#### Task objective
Starting at the line that contains "0.0% | 0.00 | 2,500.00 | -2,500.00 |" and ending at the line that contains "567.83 | | |", the lines below are to be given again exactly, with nothing added.

═══ Input for this task ═══

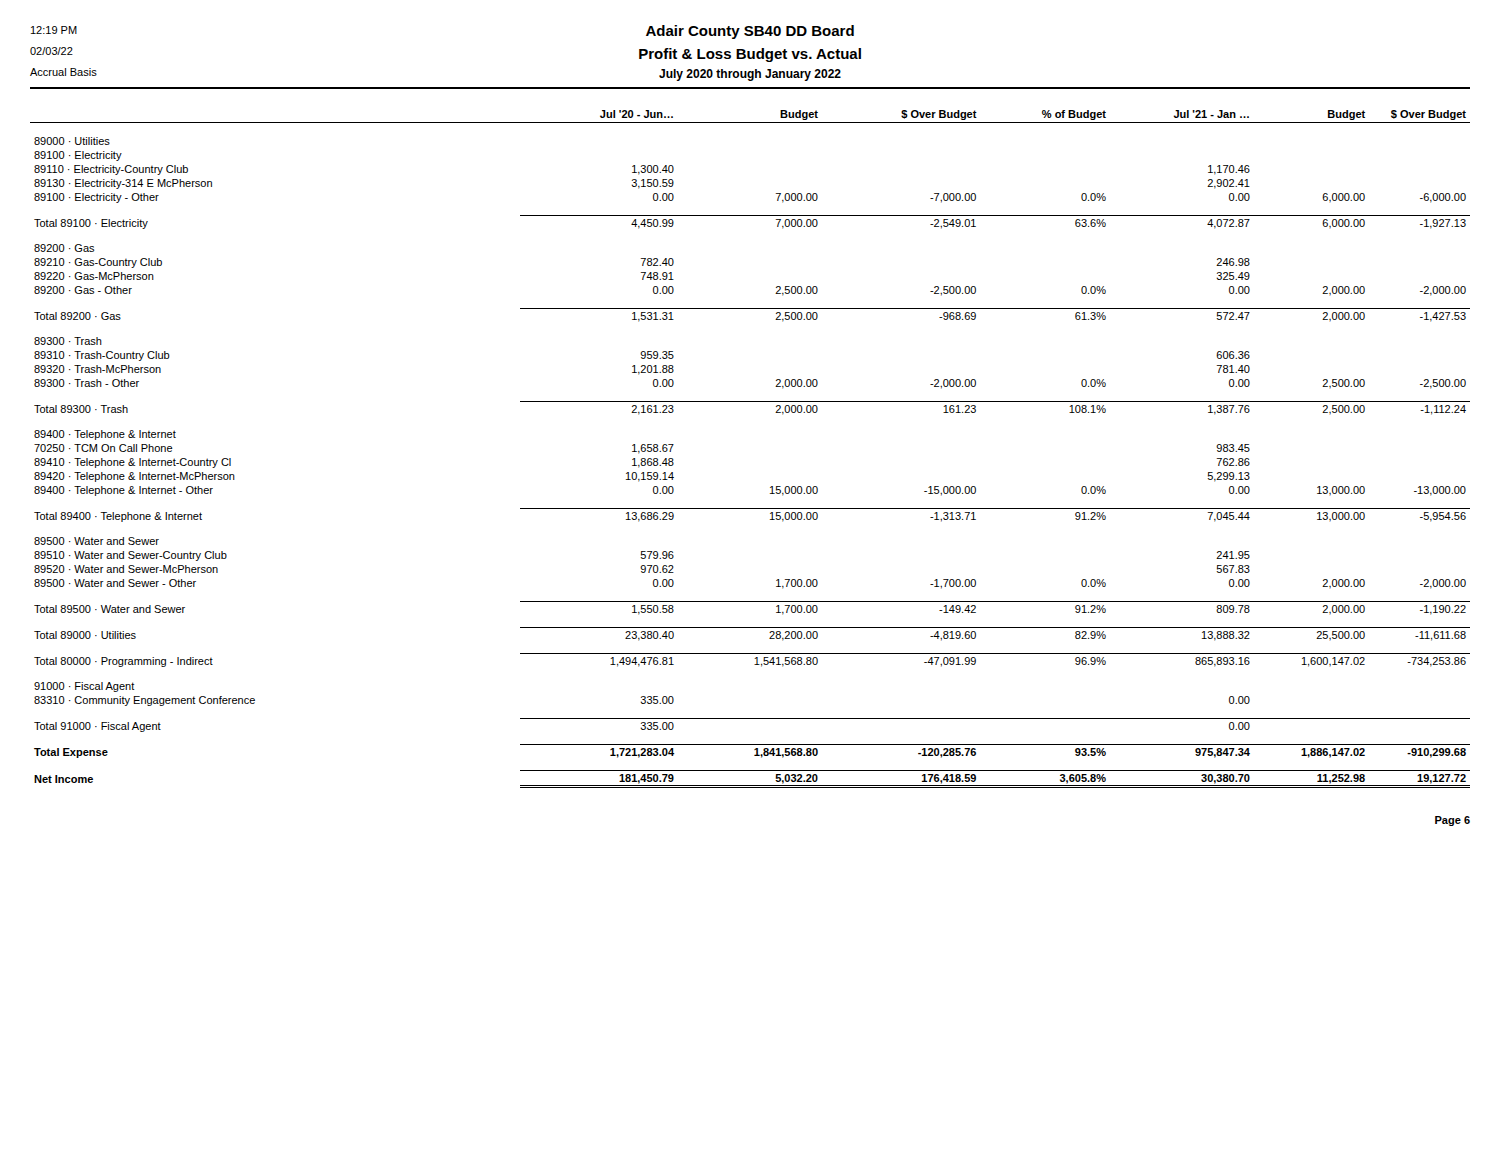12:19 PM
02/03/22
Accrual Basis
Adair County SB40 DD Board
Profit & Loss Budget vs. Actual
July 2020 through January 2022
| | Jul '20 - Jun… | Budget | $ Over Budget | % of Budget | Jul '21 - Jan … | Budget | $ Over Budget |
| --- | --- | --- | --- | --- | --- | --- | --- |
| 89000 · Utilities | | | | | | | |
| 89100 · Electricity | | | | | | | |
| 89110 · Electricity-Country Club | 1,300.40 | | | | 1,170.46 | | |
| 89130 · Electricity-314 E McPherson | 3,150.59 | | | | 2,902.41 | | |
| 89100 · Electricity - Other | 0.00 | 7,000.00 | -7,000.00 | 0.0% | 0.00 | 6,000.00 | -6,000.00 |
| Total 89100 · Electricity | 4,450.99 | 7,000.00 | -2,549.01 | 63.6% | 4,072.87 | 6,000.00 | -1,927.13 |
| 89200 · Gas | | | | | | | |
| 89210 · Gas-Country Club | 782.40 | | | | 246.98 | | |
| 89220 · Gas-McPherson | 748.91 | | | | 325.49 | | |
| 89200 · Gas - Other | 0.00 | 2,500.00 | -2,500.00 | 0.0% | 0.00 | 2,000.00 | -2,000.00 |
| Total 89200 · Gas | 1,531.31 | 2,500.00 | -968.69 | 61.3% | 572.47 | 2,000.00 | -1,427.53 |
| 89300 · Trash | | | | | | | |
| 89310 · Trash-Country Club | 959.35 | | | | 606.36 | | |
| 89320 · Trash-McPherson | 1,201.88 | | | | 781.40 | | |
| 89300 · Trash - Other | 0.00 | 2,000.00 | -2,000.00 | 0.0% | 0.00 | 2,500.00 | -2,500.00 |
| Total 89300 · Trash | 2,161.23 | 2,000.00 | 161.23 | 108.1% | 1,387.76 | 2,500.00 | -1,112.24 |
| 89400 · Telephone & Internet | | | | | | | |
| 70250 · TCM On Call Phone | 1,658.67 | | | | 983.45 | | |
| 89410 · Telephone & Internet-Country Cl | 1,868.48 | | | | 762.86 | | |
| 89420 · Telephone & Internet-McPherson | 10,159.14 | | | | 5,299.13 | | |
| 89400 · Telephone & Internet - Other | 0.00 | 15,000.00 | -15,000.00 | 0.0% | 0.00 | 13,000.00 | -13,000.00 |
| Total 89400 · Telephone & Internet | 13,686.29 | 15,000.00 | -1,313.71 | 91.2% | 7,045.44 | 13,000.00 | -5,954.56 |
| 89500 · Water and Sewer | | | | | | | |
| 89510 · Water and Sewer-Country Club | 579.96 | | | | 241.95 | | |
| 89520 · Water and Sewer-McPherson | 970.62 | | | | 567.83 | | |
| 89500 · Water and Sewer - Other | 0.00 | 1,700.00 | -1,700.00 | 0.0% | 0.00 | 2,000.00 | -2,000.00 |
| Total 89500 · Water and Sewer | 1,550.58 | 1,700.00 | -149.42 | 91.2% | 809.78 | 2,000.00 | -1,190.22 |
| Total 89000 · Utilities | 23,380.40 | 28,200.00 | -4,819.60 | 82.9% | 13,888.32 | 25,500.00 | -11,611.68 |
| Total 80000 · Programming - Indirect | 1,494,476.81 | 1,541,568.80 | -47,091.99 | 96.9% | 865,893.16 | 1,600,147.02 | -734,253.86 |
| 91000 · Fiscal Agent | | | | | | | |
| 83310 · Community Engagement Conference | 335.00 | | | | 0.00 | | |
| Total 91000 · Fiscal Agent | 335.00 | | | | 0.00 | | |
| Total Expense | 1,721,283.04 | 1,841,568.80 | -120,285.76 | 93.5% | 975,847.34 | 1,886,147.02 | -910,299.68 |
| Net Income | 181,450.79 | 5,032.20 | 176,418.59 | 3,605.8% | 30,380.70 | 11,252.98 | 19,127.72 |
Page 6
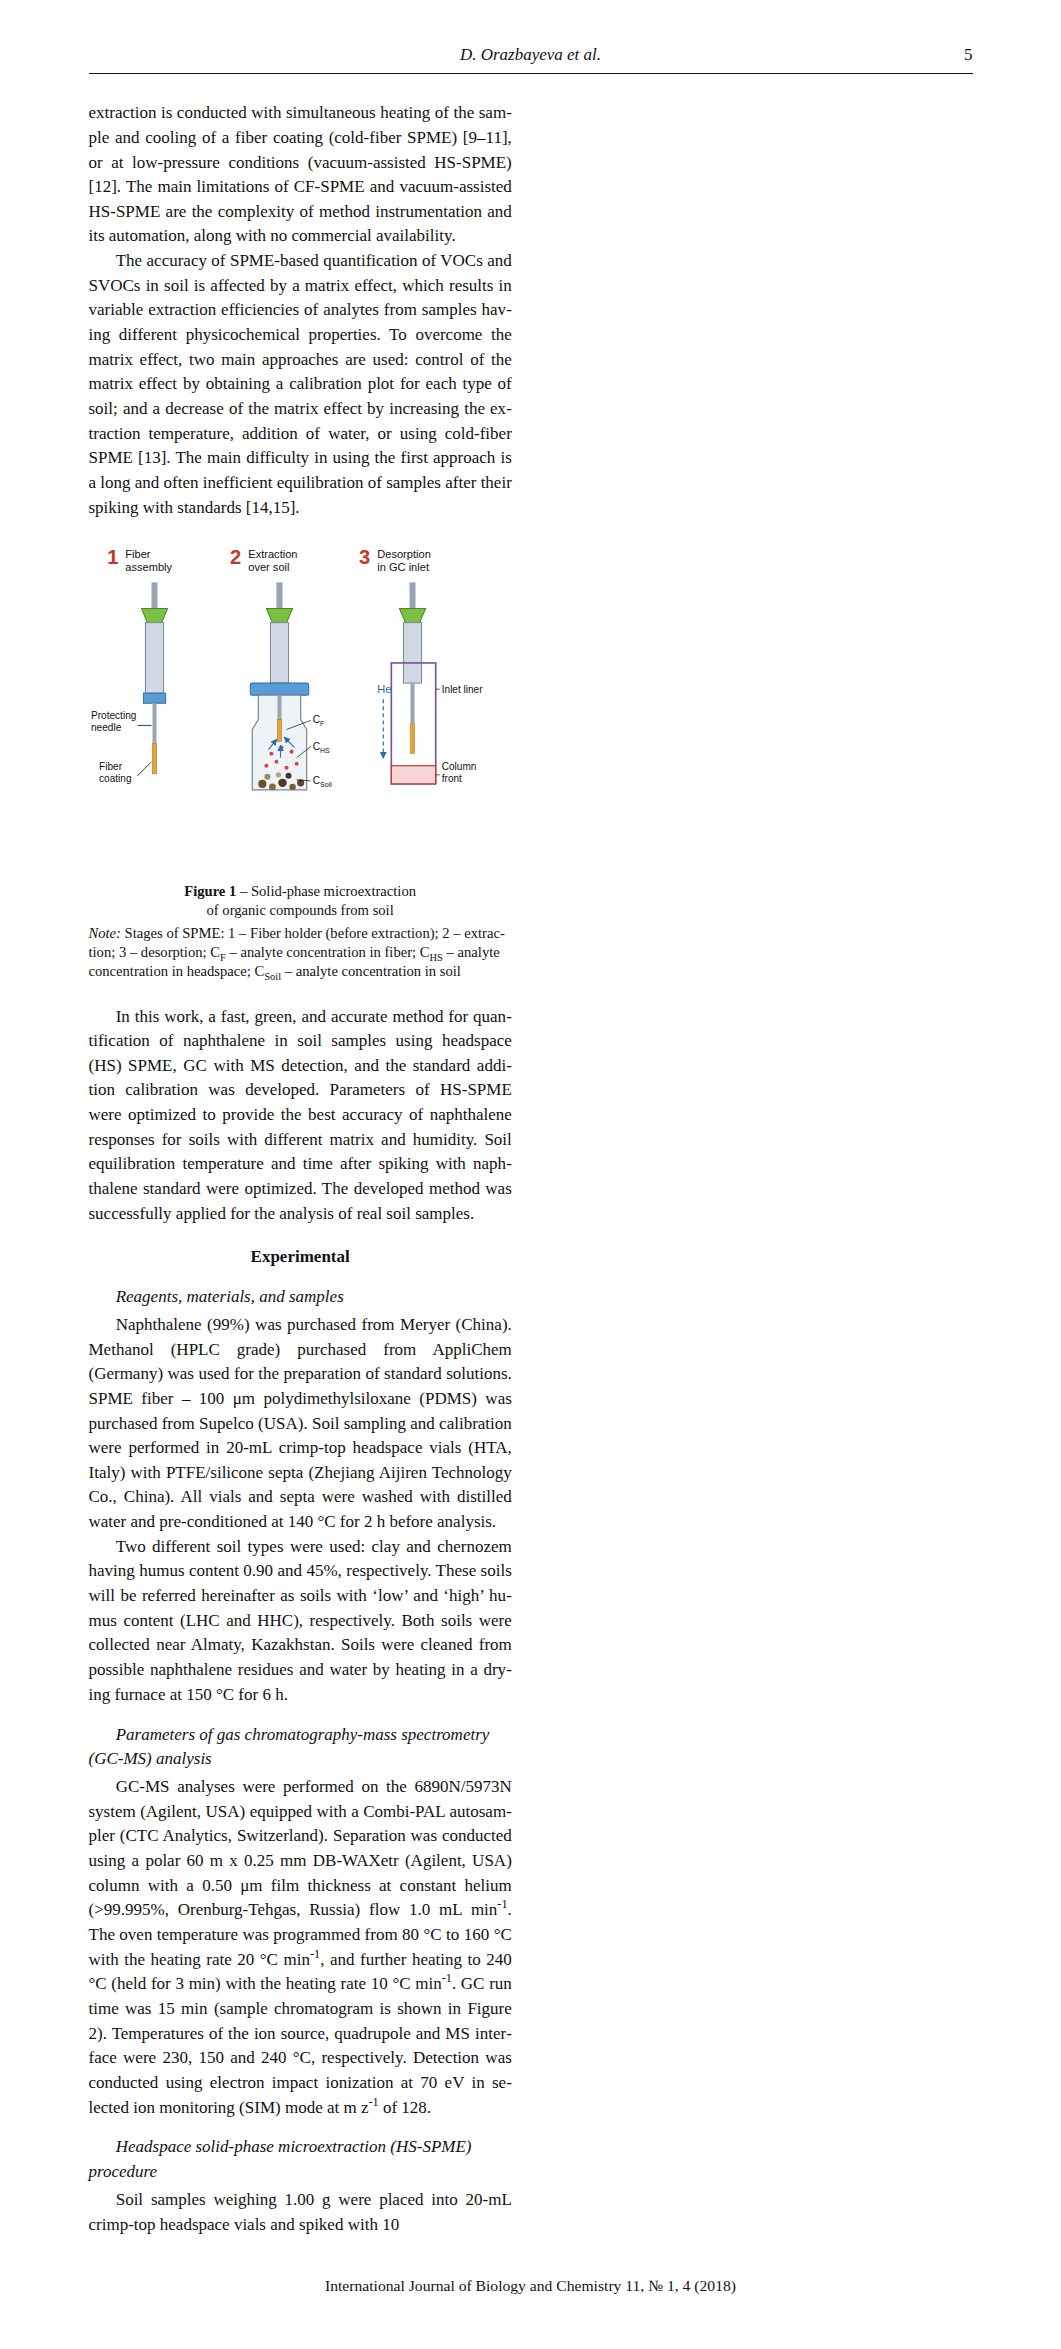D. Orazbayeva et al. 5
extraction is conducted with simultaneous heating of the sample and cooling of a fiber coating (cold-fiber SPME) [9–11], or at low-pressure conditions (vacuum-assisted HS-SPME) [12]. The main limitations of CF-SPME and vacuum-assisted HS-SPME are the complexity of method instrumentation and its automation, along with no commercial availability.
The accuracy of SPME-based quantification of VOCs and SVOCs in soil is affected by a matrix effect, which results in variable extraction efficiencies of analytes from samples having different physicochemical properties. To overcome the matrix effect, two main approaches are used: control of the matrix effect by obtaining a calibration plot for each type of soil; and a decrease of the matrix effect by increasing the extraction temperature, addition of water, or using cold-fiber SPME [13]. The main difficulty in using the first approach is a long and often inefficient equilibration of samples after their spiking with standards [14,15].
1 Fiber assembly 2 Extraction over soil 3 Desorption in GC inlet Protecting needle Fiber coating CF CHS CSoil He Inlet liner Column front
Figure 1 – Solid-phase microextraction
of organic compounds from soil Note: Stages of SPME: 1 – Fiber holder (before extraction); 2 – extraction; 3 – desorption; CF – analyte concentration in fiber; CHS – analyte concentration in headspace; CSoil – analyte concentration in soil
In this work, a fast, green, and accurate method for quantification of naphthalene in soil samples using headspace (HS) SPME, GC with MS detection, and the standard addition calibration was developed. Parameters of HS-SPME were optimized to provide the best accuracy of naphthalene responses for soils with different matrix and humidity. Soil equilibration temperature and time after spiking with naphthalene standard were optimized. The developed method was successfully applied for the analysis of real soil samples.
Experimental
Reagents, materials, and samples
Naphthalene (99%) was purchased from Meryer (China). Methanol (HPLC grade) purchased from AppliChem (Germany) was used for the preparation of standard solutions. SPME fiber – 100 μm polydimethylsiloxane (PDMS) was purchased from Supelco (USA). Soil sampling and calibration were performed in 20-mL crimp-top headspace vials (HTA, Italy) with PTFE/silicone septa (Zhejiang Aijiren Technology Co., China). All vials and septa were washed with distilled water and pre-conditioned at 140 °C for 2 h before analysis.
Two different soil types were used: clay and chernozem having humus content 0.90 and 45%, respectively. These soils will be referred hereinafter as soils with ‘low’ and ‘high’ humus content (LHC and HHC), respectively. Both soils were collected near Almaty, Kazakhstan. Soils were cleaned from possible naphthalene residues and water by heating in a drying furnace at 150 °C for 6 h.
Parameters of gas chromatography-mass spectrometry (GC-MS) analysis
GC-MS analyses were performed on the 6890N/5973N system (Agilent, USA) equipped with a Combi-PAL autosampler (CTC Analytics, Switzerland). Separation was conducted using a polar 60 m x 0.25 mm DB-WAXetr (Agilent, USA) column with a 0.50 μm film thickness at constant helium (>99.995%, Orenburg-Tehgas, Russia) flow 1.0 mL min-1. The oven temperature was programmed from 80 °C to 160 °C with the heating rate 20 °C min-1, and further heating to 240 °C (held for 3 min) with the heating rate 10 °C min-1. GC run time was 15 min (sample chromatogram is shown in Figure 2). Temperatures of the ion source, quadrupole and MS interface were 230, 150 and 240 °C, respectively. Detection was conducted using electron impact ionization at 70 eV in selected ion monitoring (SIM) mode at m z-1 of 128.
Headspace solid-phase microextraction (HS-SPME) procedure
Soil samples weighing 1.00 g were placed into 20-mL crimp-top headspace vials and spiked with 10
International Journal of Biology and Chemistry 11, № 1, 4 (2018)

═══

#### Result
| 89300 · Trash - Other | 0.00 | 2,000.00 | -2,000.00 | 0.0% | 0.00 | 2,500.00 | -2,500.00 |
| Total 89300 · Trash | 2,161.23 | 2,000.00 | 161.23 | 108.1% | 1,387.76 | 2,500.00 | -1,112.24 |
| 89400 · Telephone & Internet | | | | | | | |
| 70250 · TCM On Call Phone | 1,658.67 | | | | 983.45 | | |
| 89410 · Telephone & Internet-Country Cl | 1,868.48 | | | | 762.86 | | |
| 89420 · Telephone & Internet-McPherson | 10,159.14 | | | | 5,299.13 | | |
| 89400 · Telephone & Internet - Other | 0.00 | 15,000.00 | -15,000.00 | 0.0% | 0.00 | 13,000.00 | -13,000.00 |
| Total 89400 · Telephone & Internet | 13,686.29 | 15,000.00 | -1,313.71 | 91.2% | 7,045.44 | 13,000.00 | -5,954.56 |
| 89500 · Water and Sewer | | | | | | | |
| 89510 · Water and Sewer-Country Club | 579.96 | | | | 241.95 | | |
| 89520 · Water and Sewer-McPherson | 970.62 | | | | 567.83 | | |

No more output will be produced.